Because rental companies had a difficult time keeping up with the demand, rates for rental cars shot up in price once people started traveling again. “Demand came back a lot quicker than I think anybody anticipated, especially on the leisure side,” Neil Abrams, a former Hertz executive, told the New York Times.
In April 2020, rental vehicles cost about $102. By May 2020, the amount had dropped 23% under pre-pandemic pricing. By July 2021, prices catapulted to more than $258. The last time pricing was that high was in August 2009, at $242.
People sought creative alternatives to standard vehicles

To get around high pricing, long wait times, and rental car shortages, people began to get creative. Some used transportation apps, like Uber and Lyft. Some opted to use public transportation systems such as buses, trains, or subways.
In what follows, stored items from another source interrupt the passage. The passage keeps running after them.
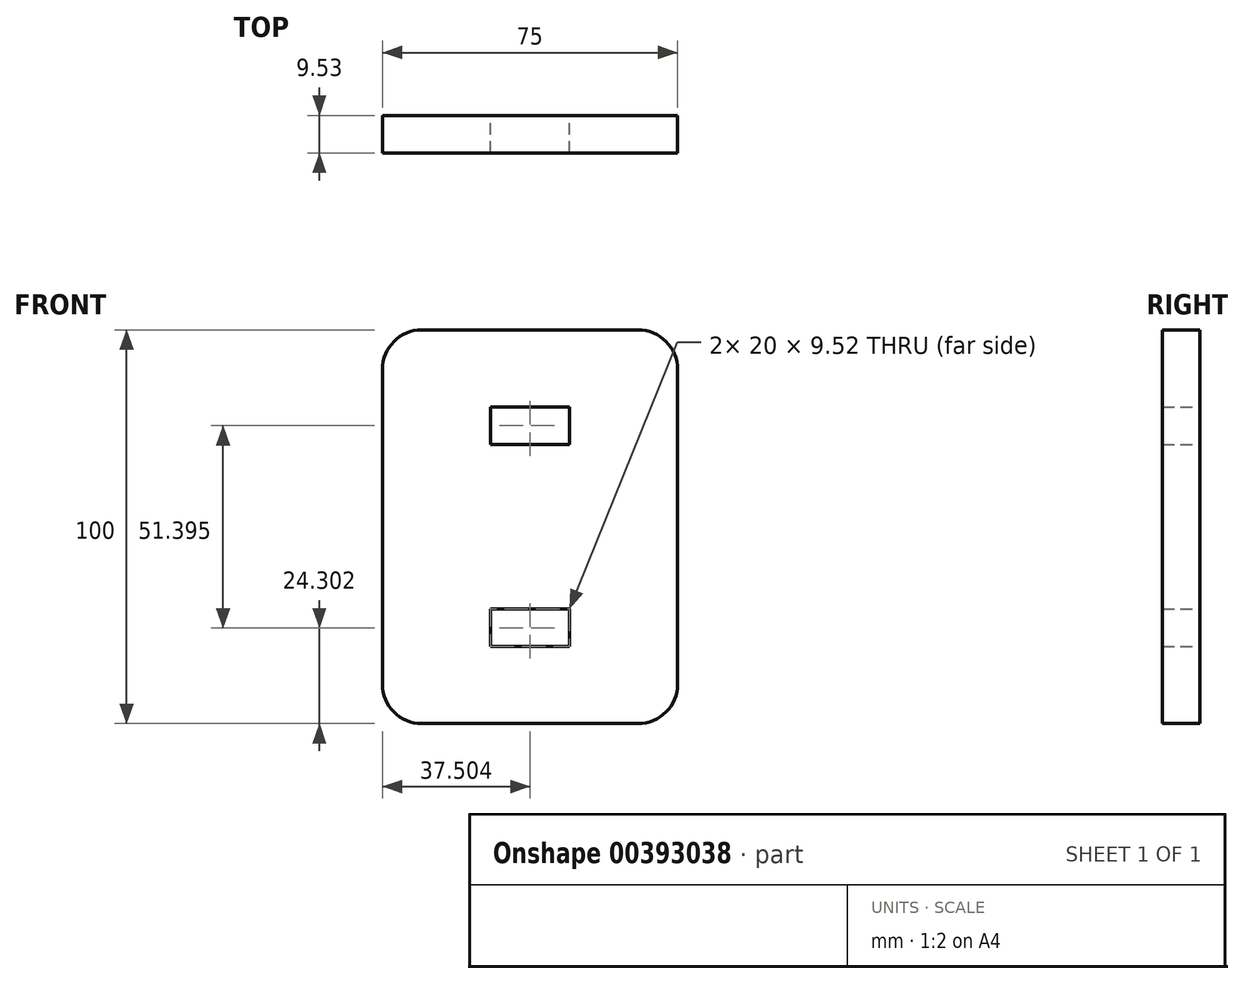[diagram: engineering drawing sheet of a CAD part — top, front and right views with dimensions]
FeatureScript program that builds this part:
annotation { "Feature Type Name" : "Feature", "Feature Type Description" : "" }
export const myFeature = defineFeature(function(context is Context, id is Id, definition is map)
    precondition{}
    {
        {
            var Q0;
            Q0=qCreatedBy(makeId("Front.planeOp"),FACE);
            var sketch = newSketch(context, id + "F0", { "sketchPlane" : qUnion([Q0])});
            skLineSegment(sketch, "E0.bottom", {"start": v(-41.5, 61.44) * mm, "end": v(13.5, 61.44) * mm});
            skLineSegment(sketch, "E0.top", {"start": v(-41.5, -38.56) * mm, "end": v(13.5, -38.56) * mm});
            skLineSegment(sketch, "E0.left", {"start": v(-51.5, 51.44) * mm, "end": v(-51.5, -28.56) * mm});
            skLineSegment(sketch, "E0.right", {"start": v(23.5, 51.44) * mm, "end": v(23.5, -28.56) * mm});
            skLineSegment(sketch, "E1", {"start": v(-14, 61.44) * mm, "end": v(-14, -38.56) * mm, "construction": true});
            skLineSegment(sketch, "E2", {"start": v(-14, 41.9) * mm, "end": v(-4, 41.9) * mm});
            skLineSegment(sketch, "E3", {"start": v(-4, 41.9) * mm, "end": v(-4, 32.37) * mm});
            skLineSegment(sketch, "E4", {"start": v(-4, 32.37) * mm, "end": v(-24, 32.37) * mm});
            skLineSegment(sketch, "E5", {"start": v(-24, 32.37) * mm, "end": v(-24, 41.9) * mm});
            skLineSegment(sketch, "E6", {"start": v(-24, 41.9) * mm, "end": v(-14, 41.9) * mm});
            skLineSegment(sketch, "E7", {"start": v(-51.5, 11.44) * mm, "end": v(23.5, 11.44) * mm, "construction": true});
            skLineSegment(sketch, "E8.MirrorCS", {"start": v(-4, -9.5) * mm, "end": v(-24, -9.5) * mm});
            skLineSegment(sketch, "E9.MirrorCS", {"start": v(-14, -19.02) * mm, "end": v(-4, -19.02) * mm});
            skLineSegment(sketch, "E10.MirrorCS", {"start": v(-4, -19.02) * mm, "end": v(-4, -9.5) * mm});
            skLineSegment(sketch, "E11.MirrorCS", {"start": v(-24, -9.5) * mm, "end": v(-24, -19.02) * mm});
            skLineSegment(sketch, "E12.MirrorCS", {"start": v(-24, -19.02) * mm, "end": v(-14, -19.02) * mm});
            skPoint(sketch, "E13.visualSharp", {"position": v(-51.5, 61.44) * mm});
            skArc(sketch, "E13.filletArc", {"start": v(-41.5, 61.44) * mm, "mid": v(-48.57, 58.51) * mm, "end": v(-51.5, 51.44) * mm});
            skPoint(sketch, "E14.visualSharp", {"position": v(23.5, 61.44) * mm});
            skArc(sketch, "E14.filletArc", {"start": v(23.5, 51.44) * mm, "mid": v(20.58, 58.51) * mm, "end": v(13.5, 61.44) * mm});
            skPoint(sketch, "E15.visualSharp", {"position": v(-51.5, -38.56) * mm});
            skArc(sketch, "E15.filletArc", {"start": v(-51.5, -28.56) * mm, "mid": v(-48.57, -35.63) * mm, "end": v(-41.5, -38.56) * mm});
            skPoint(sketch, "E16.visualSharp", {"position": v(23.5, -38.56) * mm});
            skArc(sketch, "E16.filletArc", {"start": v(13.5, -38.56) * mm, "mid": v(20.58, -35.63) * mm, "end": v(23.5, -28.56) * mm});
            skSolve(sketch);
        }
        {
            var Q0;
            Q0 = qSketchRegion(id + "F0", true);
            extrude(context, id + "F1", {"entities" : qUnion([Q0]), "depth" : 9.53 * mm});
        }
    });
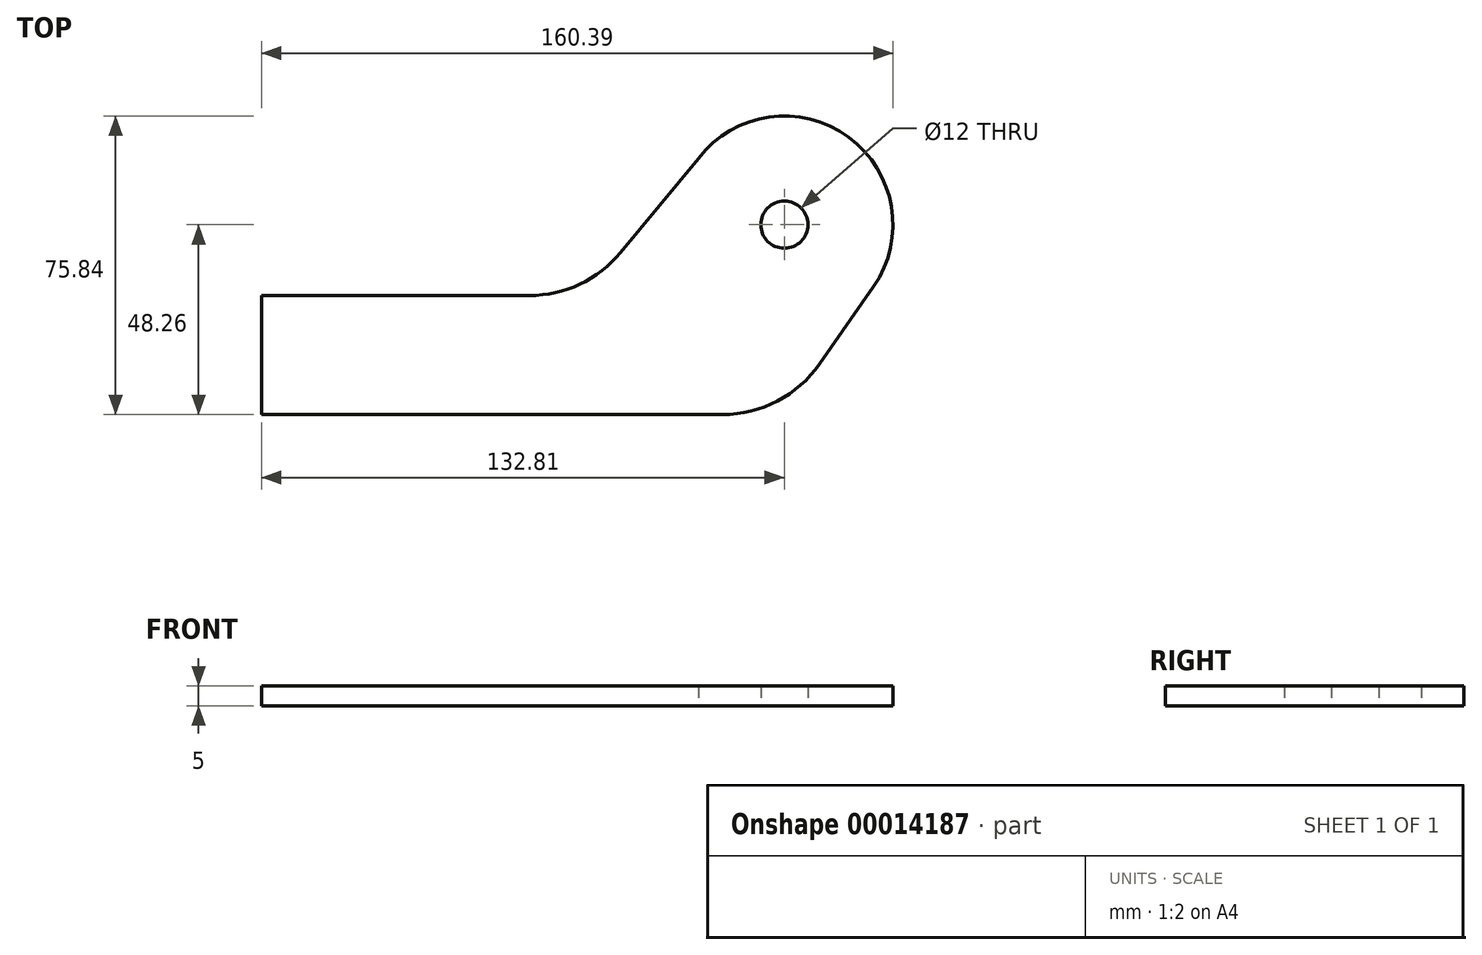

Meanwhile, others sought out car share apps like Turo, which allows users to borrow a vehicle from a private car owner rather than a commercial business. A few folks thinking outside the box even used moving trucks as a means to travel. By renting a U-Haul vehicle, travelers could avoid certain fees, particularly when it came to the age of the driver.
The rise of car rental apps

One silver lining from the ups and downs the car industry has experienced over the past few years is the development of new technology. Car rental apps are becoming more popular as travelers look for ways to cut costs and search for alternatives to mainstream options.
These apps also allow travelers to rent from places other than airports, which are prone to long wait times and busy crowds. Apps can not only streamline the process for travelers, but also provide more flexibility. They also provide an option for frequent drivers who don’t necessarily want to own a car.